I tried to test the dimension-match in system.py for the case of simple linear ODE with the following parameters:
- The space that I choose is Finite Power Series with N = 100 and M = 1
- m: the number of sensors (So I get the sensors to be an array of m-by-1) Choose m = 50
- m_u: the number of u's ( the sample u is an array of m_u-by-m) Choose m_u = 60
- m_y: the number of y's ( an array of m_y-by-1) Choose m_y = 40
However, I get the dimension for s which value of G(u)(y) is an array of 40-by-1.
Should this value have to be an array of (m_u * m_y)-by-1 which is in this case 2400-by-1?
This is my modified part:
def gen_operator_data(self,space,m, m_u, m_y):
print("GENERATING THE DATA...", flush = True)
features= space.random(m_u) # build the features (m_u, N) check
sensors = np.linspace(0, self.T, m)[:, None] # build the sensors (m,1) check
u = space.eval_u(features_train, sensors) # get the sample u's (m_u, m) check
x = self.T * np.random.rand(m_y)[:,None] # get the sample y's (m_y, 1) check
s = self.eval_op_space(space, features, x) # get the values s'
Xdata = [u, x]
Ydata = s
return Xdata, Ydata
I look forward to hearing from you soon.
Best Regards.
In this case, we don't do the Cartesian produce of u and y.
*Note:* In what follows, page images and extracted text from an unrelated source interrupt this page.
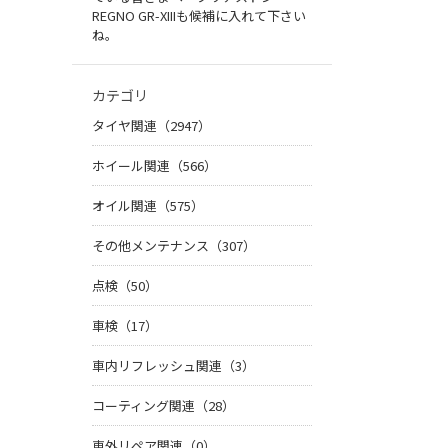
REGNO GR-XIIIも候補に入れて下さい
ね。
カテゴリ
タイヤ関連（2947）
ホイール関連（566）
オイル関連（575）
その他メンテナンス（307）
点検（50）
車検（17）
車内リフレッシュ関連（3）
コーティング関連（28）
車外リペア関連（0）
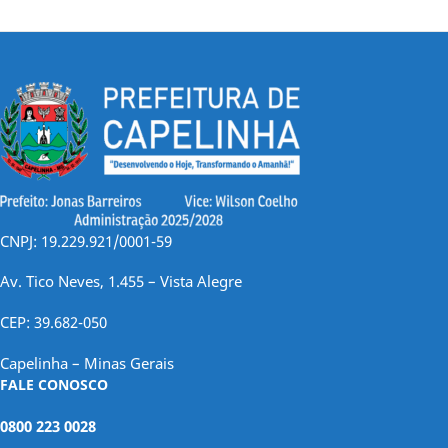
CNPJ: 19.229.921/0001-59
Av. Tico Neves, 1.455 – Vista Alegre
CEP: 39.682-050
Capelinha – Minas Gerais
FALE CONOSCO
0800 223 0028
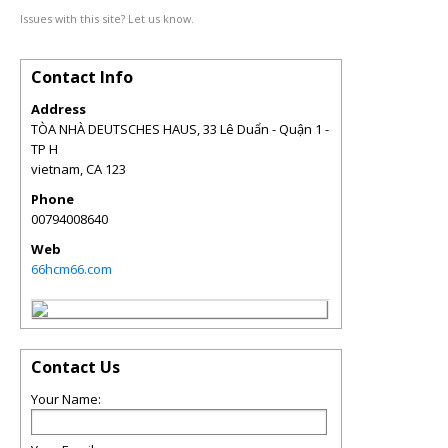
Issues with this site? Let us know.
Contact Info
Address
TÒA NHÀ DEUTSCHES HAUS, 33 Lê Duẩn - Quận 1 -
TP H
vietnam
,
CA
123
Phone
00794008640
Web
66hcm66.com
Contact Us
Your Name:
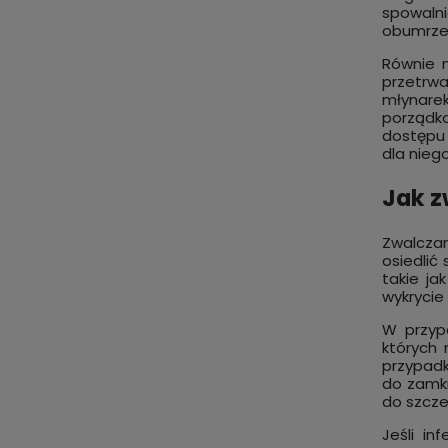
spowalni
obumrze
Równie n
przetrw
młynarek
porządko
dostępu 
dla nieg
Jak z
Zwalczan
osiedlić
takie ja
wykrycie
W przypa
których 
przypadk
do zamkn
do szcze
Jeśli in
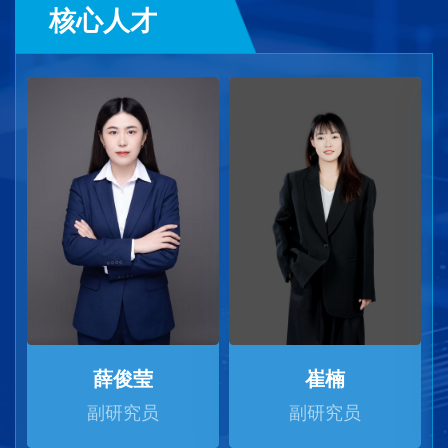
核心人才
薛俊莹
崔楠
副研究员
副研究员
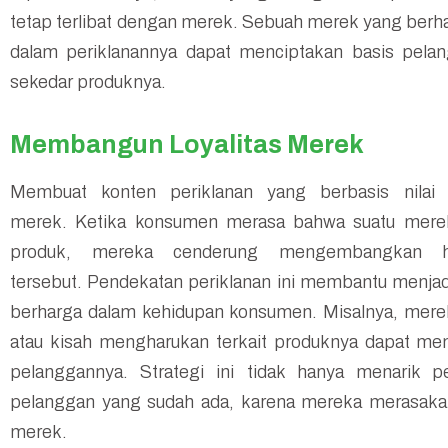
tetap terlibat dengan merek. Sebuah merek yang ber
dalam periklanannya dapat menciptakan basis pelan
sekedar produknya.
Membangun Loyalitas Merek
Membuat konten periklanan yang berbasis nilai
merek. Ketika konsumen merasa bahwa suatu merek 
produk, mereka cenderung mengembangkan 
tersebut. Pendekatan periklanan ini membantu menja
berharga dalam kehidupan konsumen. Misalnya, mere
atau kisah mengharukan terkait produknya dapat men
pelanggannya. Strategi ini tidak hanya menarik
pelanggan yang sudah ada, karena mereka merasaka
merek.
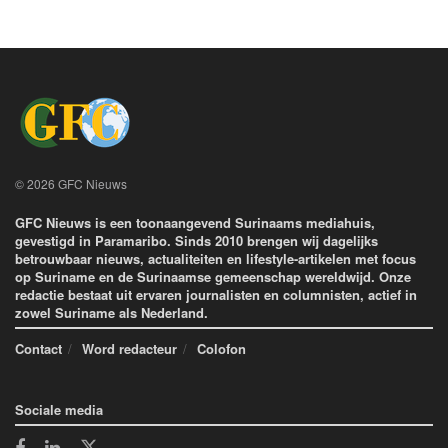
© 2026 GFC Nieuws
GFC Nieuws is een toonaangevend Surinaams mediahuis,
gevestigd in Paramaribo. Sinds 2010 brengen wij dagelijks
betrouwbaar nieuws, actualiteiten en lifestyle-artikelen met focus
op Suriname en de Surinaamse gemeenschap wereldwijd. Onze
redactie bestaat uit ervaren journalisten en columnisten, actief in
zowel Suriname als Nederland.
Contact
Word redacteur
Colofon
Sociale media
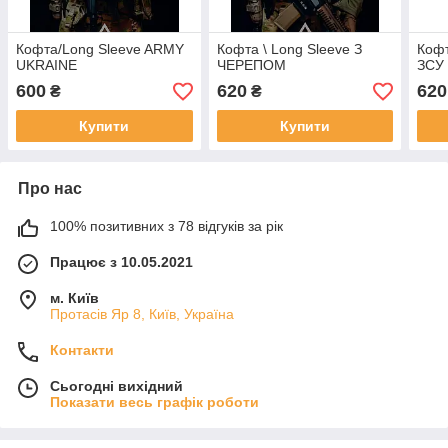
Кофта/Long Sleeve ARMY
Кофта \ Long Sleeve З
Кофт
UKRAINE
ЧЕРЕПОМ
ЗСУ
600
620
620
₴
₴
Купити
Купити
Про нас
100% позитивних з 78 відгуків за рік
Працює з 10.05.2021
м. Київ
Протасів Яр 8, Київ, Україна
Контакти
Сьогодні вихідний
Показати весь графік роботи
For each u, we only know the solution G(u)(y) for one y. So, if you have 60 u, you need also to have 60 y. For the first u, you know the solution G(u)(y) ONLY on the first y, etc. Note that each data point is a triple, as discussed in page 5 "Data generation." paragraph, and also SI S3, and Table S2.
Of course, you can allow that for each u, we know the solution G(u)(y) for multiple y. To do this, you can repeat the same u for multiple times.